Extracted information:

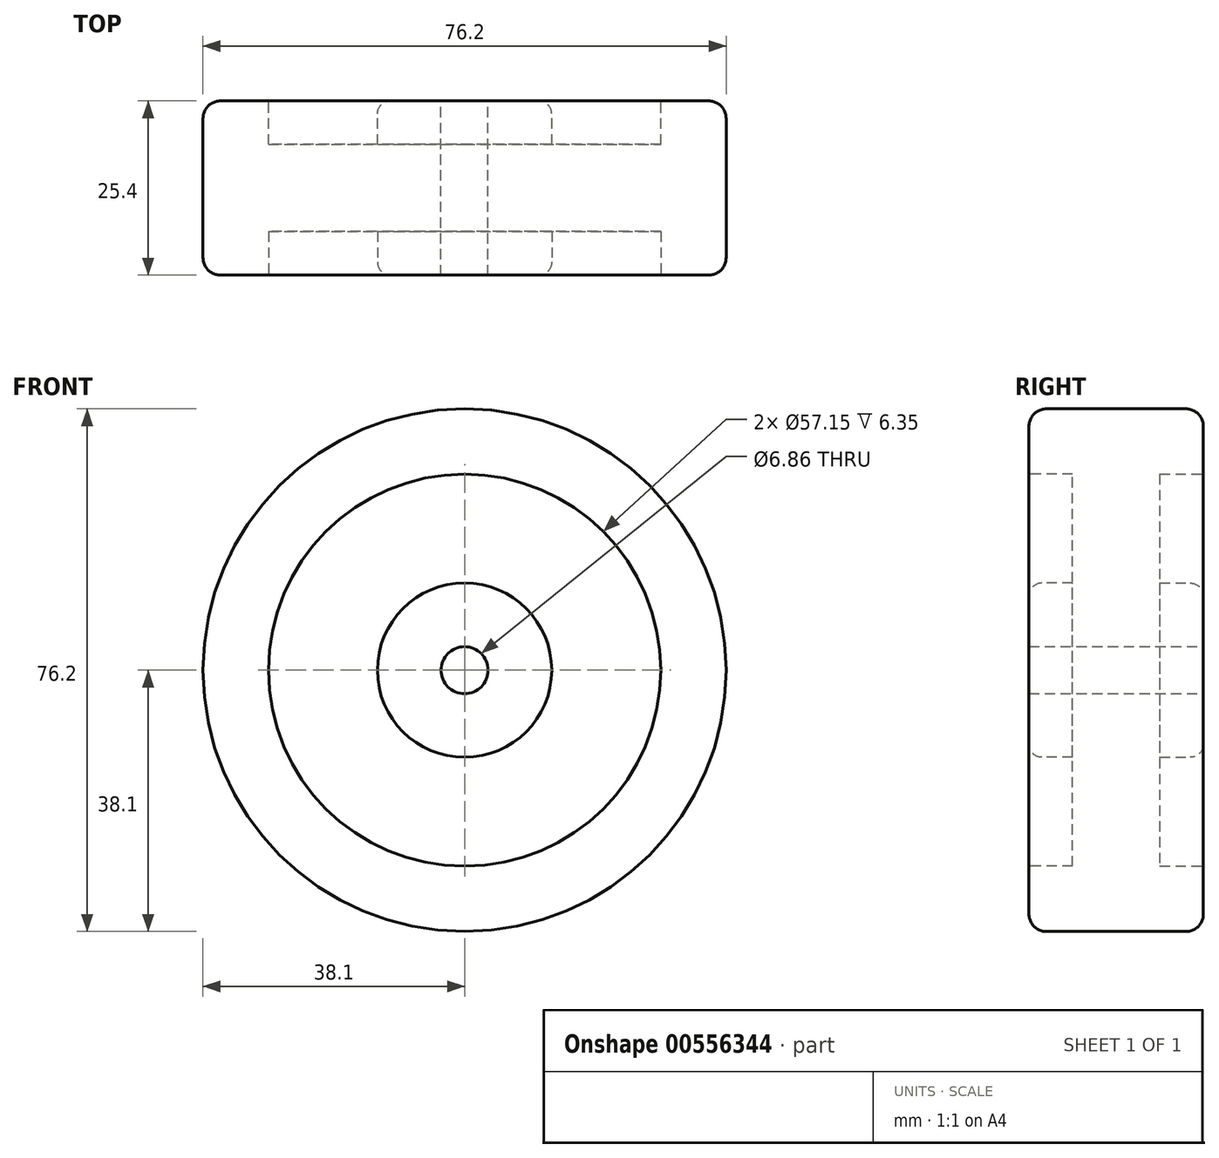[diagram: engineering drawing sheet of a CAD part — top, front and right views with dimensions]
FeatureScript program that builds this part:
annotation { "Feature Type Name" : "Feature", "Feature Type Description" : "" }
export const myFeature = defineFeature(function(context is Context, id is Id, definition is map)
    precondition{}
    {
        {
            var Q0;
            Q0=qCreatedBy(makeId("Front.planeOp"),FACE);
            var sketch = newSketch(context, id + "F0", { "sketchPlane" : qUnion([Q0])});
            skCircle(sketch, "E0", {"center": v(0, 0) * mm, "radius": 38.1 * mm});
            skCircle(sketch, "E1", {"center": v(0, 0) * mm, "radius": 3.43 * mm});
            skSolve(sketch);
        }
        {
            var Q0;
            Q0=makeQuery(id+"F0.imprint","IMPRINT",FACE,{"disambiguationData":[TD([[makeQuery(id+"F0.imprint","IMPRINT",EDGE,{"derivedFrom":sQuery(id+"F0.wireOp",EDGE,"E0")}),1.0]])]});
            extrude(context, id + "F1", {"entities" : qUnion([Q0]), "depth" : 25.4 * mm, "offsetDistance" : 25.4 * mm});
        }
        {
            var Q0;
            Q0=makeQuery(id+"F1.opExtrude","CAP_FACE",FACE,{"disambiguationData":[OSD([sQuery(id+"F0.wireOp",EDGE,"E0"),sQuery(id+"F0.wireOp",EDGE,"E1")])],"isStart":false});
            var sketch = newSketch(context, id + "F2", { "sketchPlane" : qUnion([Q0])});
            skCircle(sketch, "E2", {"center": v(0, 0) * mm, "radius": 28.58 * mm});
            skCircle(sketch, "E3", {"center": v(0, 0) * mm, "radius": 12.7 * mm});
            skSolve(sketch);
        }
        {
            var Q0;
            Q0=makeQuery(id+"F2.imprint","IMPRINT",FACE,{"disambiguationData":[TD([[makeQuery(id+"F2.imprint","IMPRINT",EDGE,{"derivedFrom":sQuery(id+"F2.wireOp",EDGE,"E2")}),1.0]])]});
            extrude(context, id + "F3", {"entities" : qUnion([Q0]), "operationType" : NewBodyOperationType.REMOVE, "oppositeDirection" : true, "depth" : 6.35 * mm, "offsetDistance" : 25.4 * mm});
        }
        {
            var Q0;
            Q0=makeQuery(id+"F1.opExtrude","CAP_FACE",FACE,{"disambiguationData":[OSD([sQuery(id+"F0.wireOp",EDGE,"E0"),sQuery(id+"F0.wireOp",EDGE,"E1")])],"isStart":true});
            var sketch = newSketch(context, id + "F4", { "sketchPlane" : qUnion([Q0])});
            skCircle(sketch, "E4", {"center": v(0, 0) * mm, "radius": 28.58 * mm});
            skCircle(sketch, "E5", {"center": v(0, 0) * mm, "radius": 12.7 * mm});
            skSolve(sketch);
        }
        {
            var Q0;
            Q0=makeQuery(id+"F4.imprint","IMPRINT",FACE,{"disambiguationData":[TD([[makeQuery(id+"F4.imprint","IMPRINT",EDGE,{"derivedFrom":sQuery(id+"F4.wireOp",EDGE,"E4")}),1.0]])]});
            extrude(context, id + "F5", {"entities" : qUnion([Q0]), "operationType" : NewBodyOperationType.REMOVE, "oppositeDirection" : true, "depth" : 6.35 * mm, "offsetDistance" : 25.4 * mm});
        }
        {
            var Q0;
            Q0=makeQuery(id+"F5.boolean.opBoolean","COPY",EDGE,{"derivedFrom":makeQuery(id+"F5.opExtrude","CAP_EDGE",EDGE,{"disambiguationData":[OSD([sQuery(id+"F4.wireOp",EDGE,"E4")])],"isStart":true})});
            var Q1;
            Q1=makeQuery(id+"F5.boolean.opBoolean","COPY",EDGE,{"derivedFrom":makeQuery(id+"F5.opExtrude","CAP_EDGE",EDGE,{"disambiguationData":[OSD([sQuery(id+"F0.wireOp",EDGE,"E1")])],"isStart":false})});
            var Q2;
            Q2=makeQuery(id+"F1.opExtrude","CAP_EDGE",EDGE,{"disambiguationData":[OSD([sQuery(id+"F0.wireOp",EDGE,"E0")])],"isStart":true});
            var Q3;
            Q3=makeQuery(id+"F1.opExtrude","CAP_EDGE",EDGE,{"disambiguationData":[OSD([sQuery(id+"F0.wireOp",EDGE,"E0")])],"isStart":false});
            var Q4;
            Q4=makeQuery(id+"F3.boolean.opBoolean","COPY",EDGE,{"derivedFrom":makeQuery(id+"F3.opExtrude","CAP_EDGE",EDGE,{"disambiguationData":[OSD([sQuery(id+"F2.wireOp",EDGE,"E2")])],"isStart":true})});
            var Q5;
            Q5=makeQuery(id+"F3.boolean.opBoolean","COPY",EDGE,{"derivedFrom":makeQuery(id+"F3.opExtrude","CAP_EDGE",EDGE,{"disambiguationData":[OSD([sQuery(id+"F0.wireOp",EDGE,"E1")])],"isStart":false})});
            fillet(context, id + "F6", {"entities" : qUnion([Q0, Q1, Q2, Q3, Q4, Q5]), "radius" : 2.54 * mm, "tangentPropagation" : true, "allowEdgeOverflow" : false});
        }
        {
            var Q0;
            Q0=makeQuery(id+"F3.boolean.opBoolean","COPY",EDGE,{"derivedFrom":makeQuery(id+"F3.opExtrude","CAP_EDGE",EDGE,{"disambiguationData":[OSD([sQuery(id+"F2.wireOp",EDGE,"E3")])],"isStart":true})});
            var Q1;
            Q1=makeQuery(id+"F5.boolean.opBoolean","COPY",EDGE,{"derivedFrom":makeQuery(id+"F5.opExtrude","CAP_EDGE",EDGE,{"disambiguationData":[OSD([sQuery(id+"F4.wireOp",EDGE,"E5")])],"isStart":true})});
            fillet(context, id + "F7", {"entities" : qUnion([Q0, Q1]), "radius" : 1.9 * mm, "tangentPropagation" : true, "allowEdgeOverflow" : false});
        }
    });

What is needed:
Identify each line in the entries that contains the string "newSketch".

The solution:
            var sketch = newSketch(context, id + "F0", { "sketchPlane" : qUnion([Q0])});
            var sketch = newSketch(context, id + "F2", { "sketchPlane" : qUnion([Q0])});
            var sketch = newSketch(context, id + "F4", { "sketchPlane" : qUnion([Q0])});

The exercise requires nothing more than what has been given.